■ ACTION ITEM
Copy each line below exactly as it appears. Pictures are to be omitted.

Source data
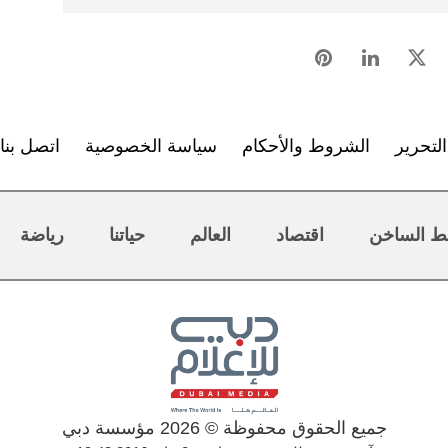
لتحرير
الشروط والأحكام
سياسة الخصوصية
اتصل بنا
ط الساخن
اقتصاد
العالم
حياتنا
رياضة
جميع الحقوق محفوظة © 2026 مؤسسة دبي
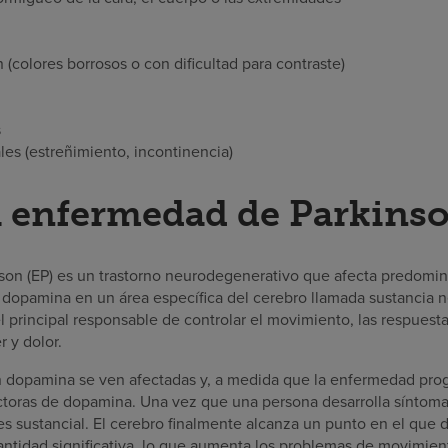
 (colores borrosos o con dificultad para contraste)
s
les (estreñimiento, incontinencia)
a enfermedad de Parkins
son (EP) es un trastorno neurodegenerativo que afecta predomi
dopamina en un área específica del cerebro llamada sustancia 
 principal responsable de controlar el movimiento, las respuest
r y dolor.
n dopamina se ven afectadas y, a medida que la enfermedad pro
ctoras de dopamina. Una vez que una persona desarrolla síntoma
s sustancial. El cerebro finalmente alcanza un punto en el que d
ntidad significativa, lo que aumenta los problemas de movimien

■ EXERCISE ANSWER
لتحرير
الشروط والأحكام
سياسة الخصوصية
اتصل بنا
ط الساخن
اقتصاد
العالم
حياتنا
رياضة
جميع الحقوق محفوظة © 2026 مؤسسة دبي
 (colores borrosos o con dificultad para contraste)
s
les (estreñimiento, incontinencia)
a enfermedad de Parkins
son (EP) es un trastorno neurodegenerativo que afecta predomi
dopamina en un área específica del cerebro llamada sustancia 
 principal responsable de controlar el movimiento, las respuest
r y dolor.
n dopamina se ven afectadas y, a medida que la enfermedad pro
ctoras de dopamina. Una vez que una persona desarrolla síntoma
s sustancial. El cerebro finalmente alcanza un punto en el que d
ntidad significativa, lo que aumenta los problemas de movimien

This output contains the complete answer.